Avec “La Part sauvage”, porté par l’excellent Vincent Rottiers, le Belge Guérin Van De Vorst signe un premier long métrage qui interpelle sur la place des marginaux dans nos sociétés, plus particulièrement celle d’anciens prisonniers qui veulent (re)trouver la leur.
La réinsertion après un séjour plus ou moins long en prison n’est pas un sujet si courant sur nos écrans. Dans beaucoup de films, le retour à la liberté sert de départ pour un film d’action ou un polar, le héros étant vite rattrapé par son passé, soit parce qu’il retrouve d’anciens complices soit parce qu’il cherche à se venger, et est entraîné malgré lui ou pas dans une nouvelle spirale de violence. On pense notamment à L’Impassede Brian De Palma, The Getawayde Sam Peckinpah ou encore Sweeney Toddde Tim Burton. D’autres ont toutefois une approche plus humaine, plus grave, mettant en scène des héros qui veulent tourner la page, redémarrer leur vie, et sont confrontés aux obstacles. Comme dans Il y a longtemps que je t’aimede Philippe Claudel, Sling Bladede et avec Billy Bob Thornton ou Boy Ade John Crowley. Avec La Part Sauvage, Guérin Van De Vorst s’inscrit dans cette seconde veine. «J’ai des proches qui ont connu la prison, explique le cinéaste bruxellois. Je suis au courant des difficultés qu’ils ont rencontrées pour se réinsérer. À quel point ils s’étaient éloignés de la société, tout ce qu’ils devaient reconstruire. Je n’ai pas eu besoin de faire de longues recherches.»
Le pire ennemi? Soi-même
Son premier long-métrage relate donc le difficile parcours de Ben (excellent Vincent Rottiers), un trentenaire qui, après avoir passé trois ans en prison pour avoir braqué des commerces, tente de renouer avec son fils d’une dizaine d’années. «Dans mon court-métrage éponyme, je parlais déjà d’un jeune délinquant qui suivait une formation de soudeur. Un Ben avant la prison en somme. Cette fois, j’avais envie de raconter les retrouvailles entre un père et un fils. L’idée est partie d’une part d’une anecdote:un de mes amis n’avait plus vu son père depuis des années quand ce dernier a débarqué un jour à la sortie de l’école et l’a emmené et lui a fait vivre des expériences subversives. L’enfant s’est alors balancé entre la joie de retrouver enfin son père et la conscience de vivre des choses qui n’étaient pas de son âge. D’autre part, les personnages de marginaux peuplent tous mes films. C’est une figure qui m’intéresse. Il y a une phrase d’un sociologue qui dit qu’on reconnaît le degré de civilisation d’une société à la place qu’elle donne à ses exclus;je trouve que c’est d’une grande vérité.»

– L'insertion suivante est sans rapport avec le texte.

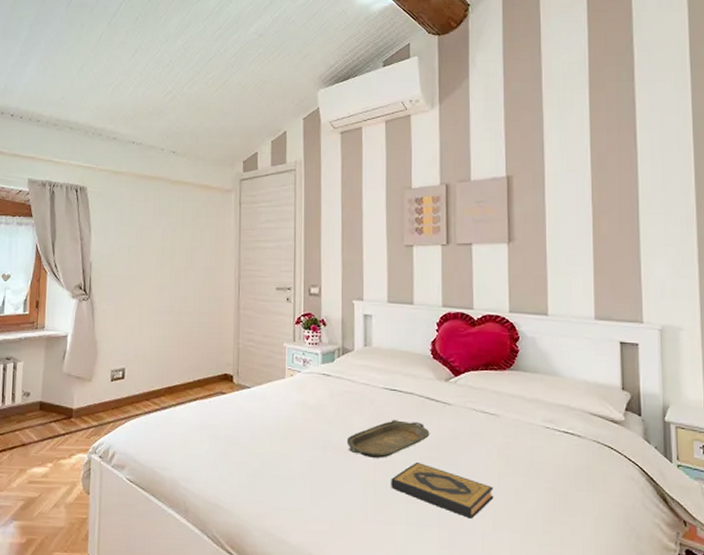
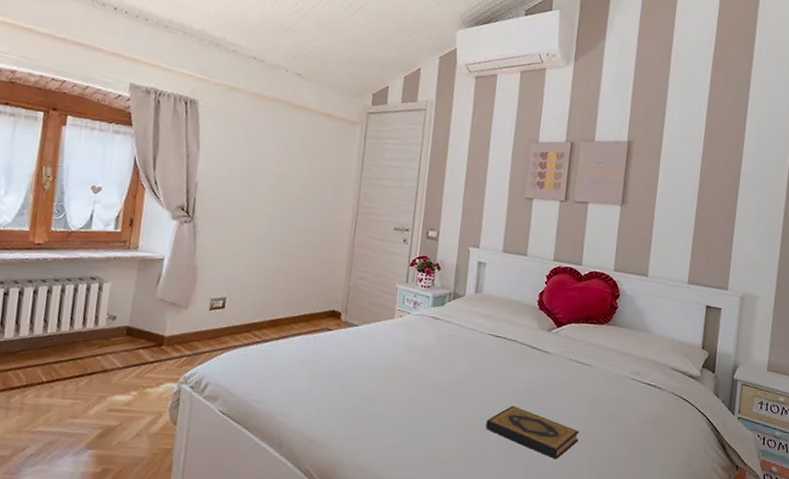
serving tray: present [346,420,430,458] -> none [448,365,528,401]

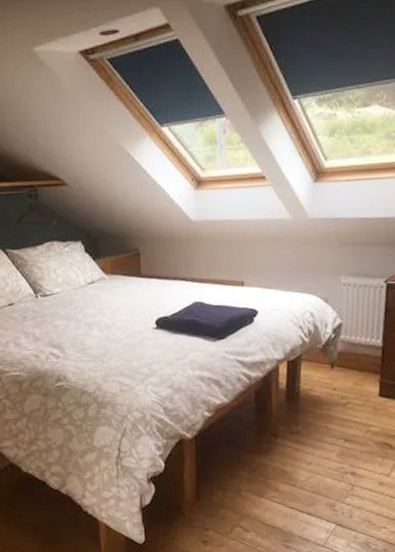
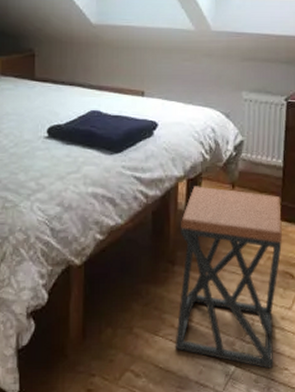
stool: none [279,367,382,527] -> present [175,186,283,369]

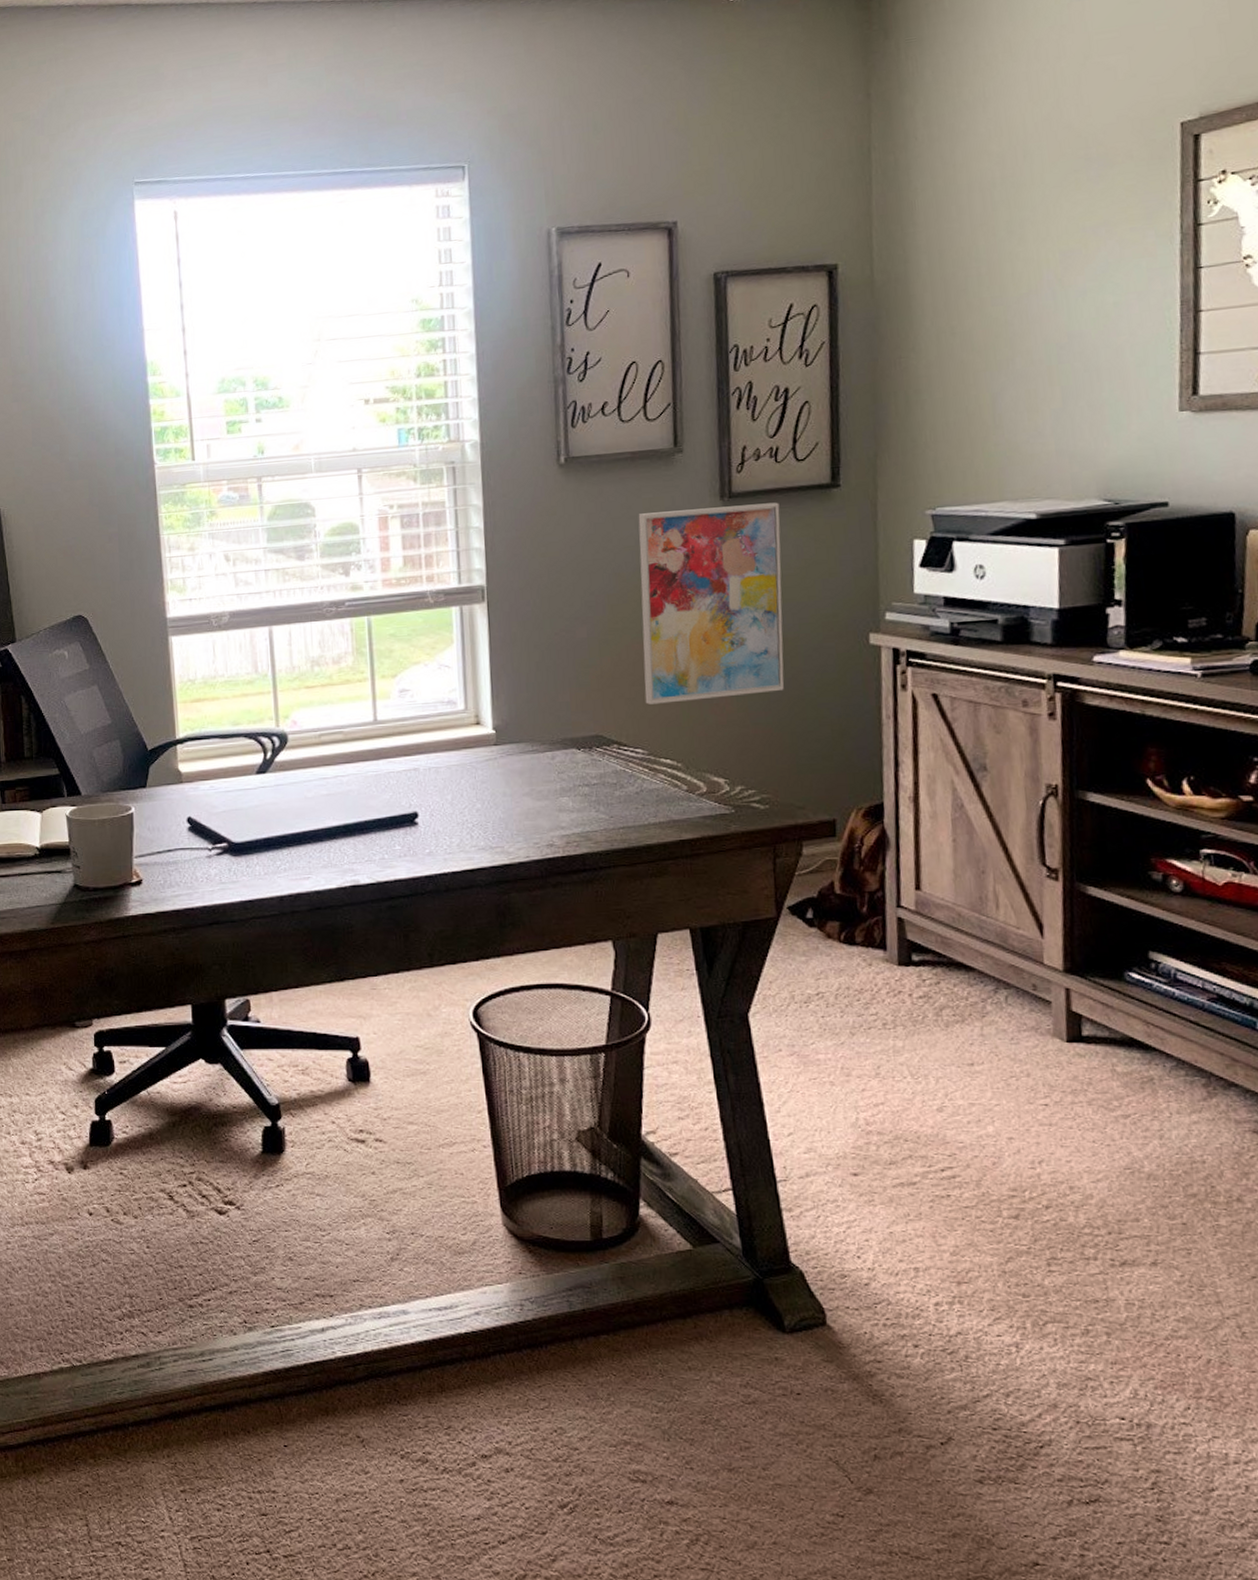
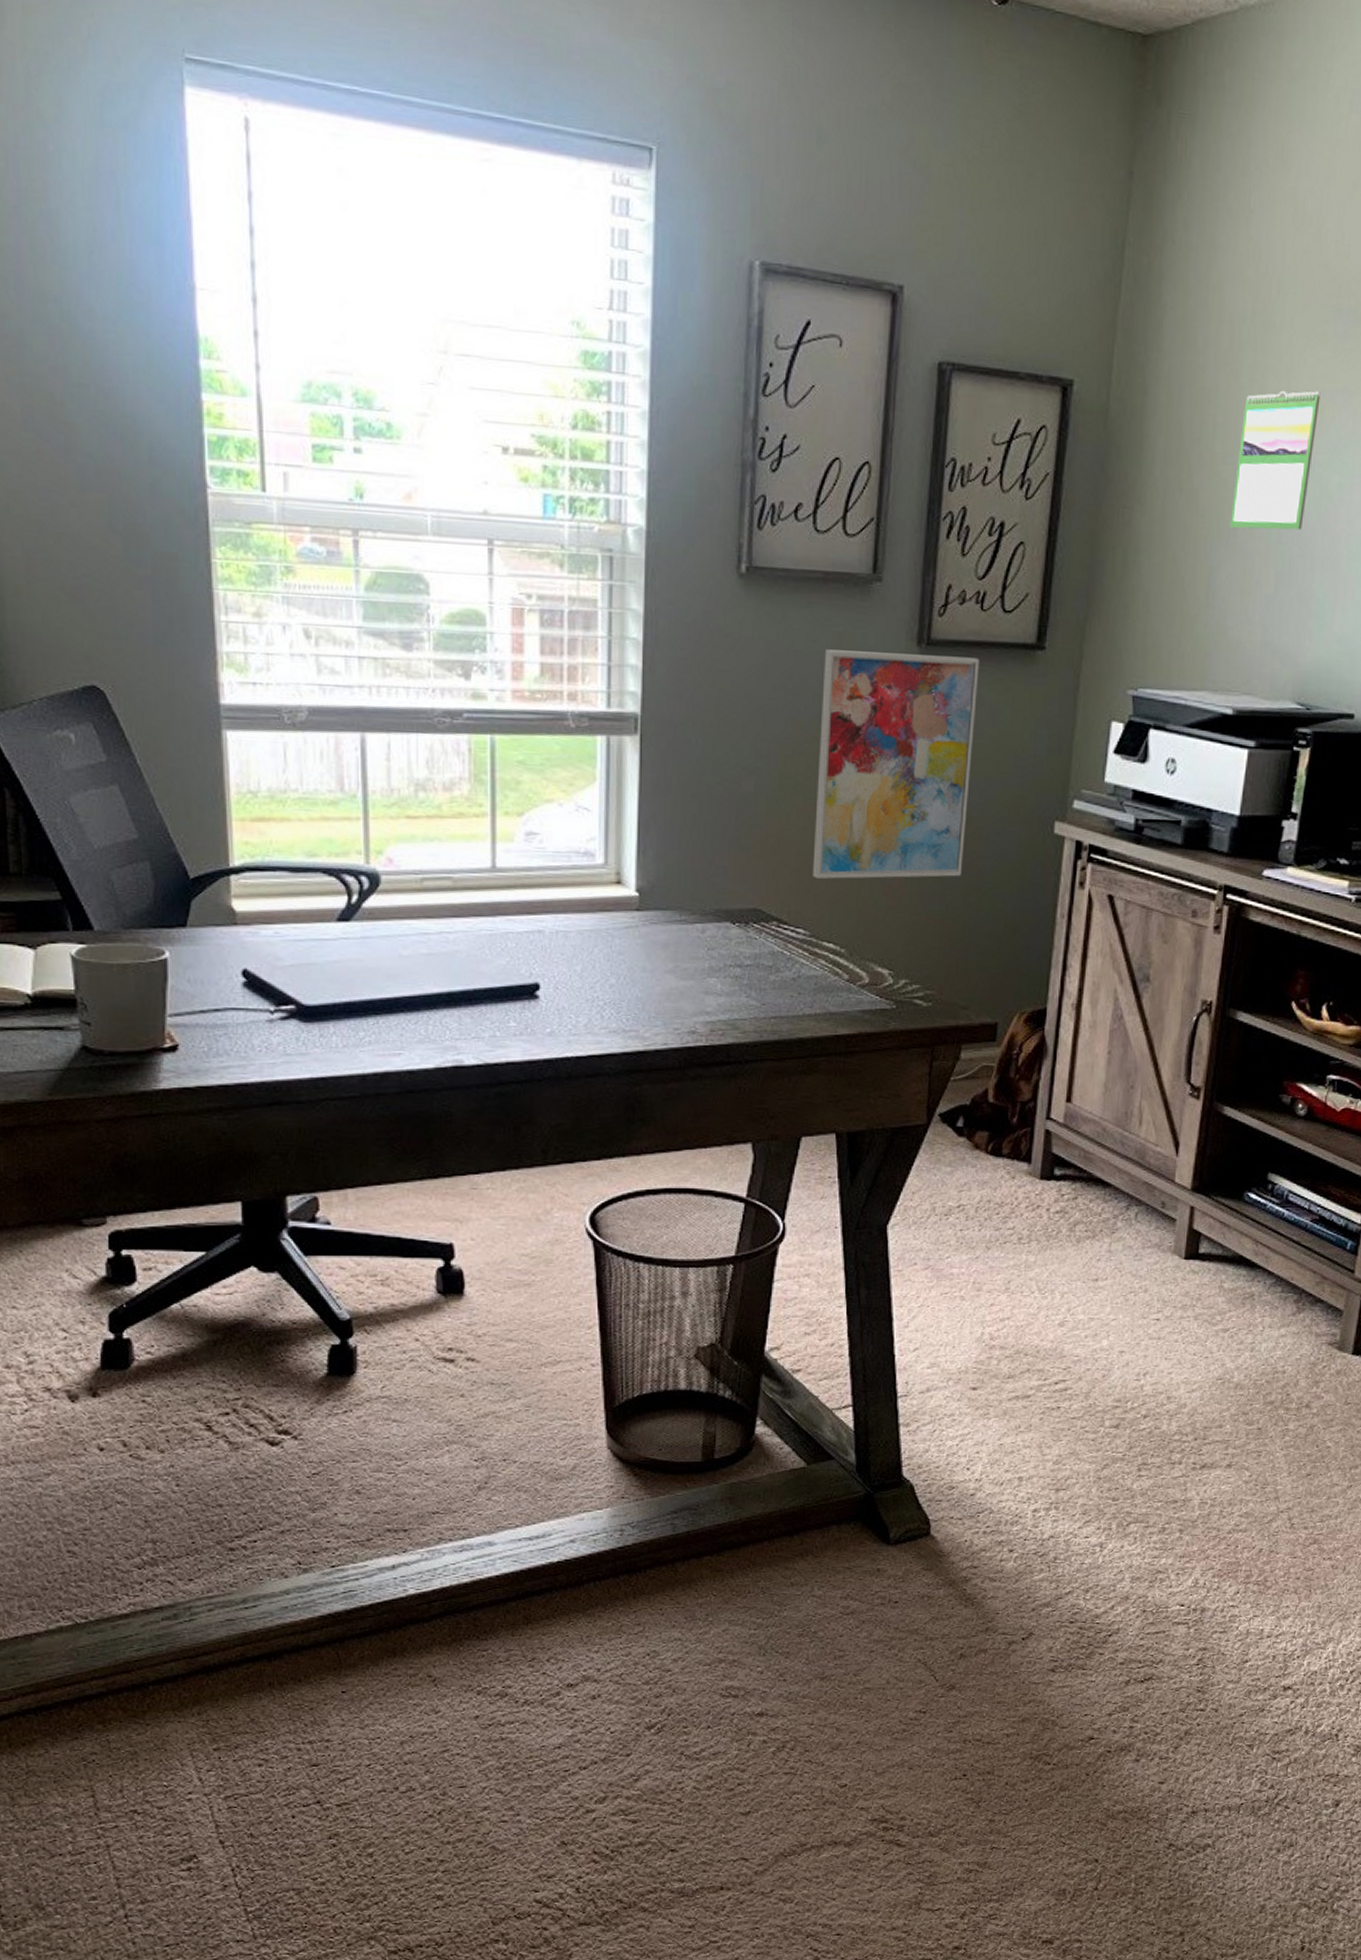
calendar: none [1006,229,1083,357] -> present [1230,390,1321,530]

Et dans cette société où il tente de retrouver sa place, son héros doit affronter de nombreux adversaires:son ex-femme qui rechigne à le laisser voir son enfant, les promesses d’un avenir meilleur que font miroiter les intégristes qu’il a commencé à fréquenter… et surtout, lui-même. «C’est avant tout l’histoire d’un homme, je ne veux pas généraliser sur les hommes qui sortent de prison. Il a plusieurs mains tendues qui s’offrent à lui:celle de son ami garagiste (1) qui lui offre du travail, celle – plus tendancieuse – du prédicateur islamiste qui, croit-il, lui sera plus bénéfique. Il ne refuse pas les mains tendues, mais ne choisit pas nécessairement la bonne. Son réel ennemi est en réalité à l’intérieur de lui, c’est sa part de sauvagerie qui le plonge dans une précarité, et qu’il doit dompter.»
Transition difficile
Pour dompter sa «part sauvage», le héros devra lutter et faire des choix. Qui ne dépendent pas que de lui. Sans trop dévoiler l’intrigue du film, on peut dire que le rôle des «autres»est primordial. Même si le choix final appartient toujours à celui qui tente de retrouver sa place. «Ce n’est vraiment pas évident, conclut Guérin. Quand je repense à mes amis, j’avais alors le sentiment qu’ils avaient été totalement coupés du monde. Certains exprimaient même l’envie de retourner en prison. Pas parce qu’ils s’y plaisaient – ça reste une expérience traumatisante!– mais parce que là, ils étaient déchargés de tout poids, de toute responsabilité. La transition entre la prison et la liberté est difficile. Cela demande une sacrée volonté. Je m’interroge du coup sur le milieu carcéral, sur ce qu’il y aurait à faire pour que ces gens soient moins déphasés à leur sortie.»Un point que le réalisateur devrait sans doute développer lors de ciné-débats. «On est en contact avec différentes associations, entre autres pour montrer le film dans des prisons.»
(1) Sébastien Houbani, vu dans le très beau et percutant Noces, NDLR.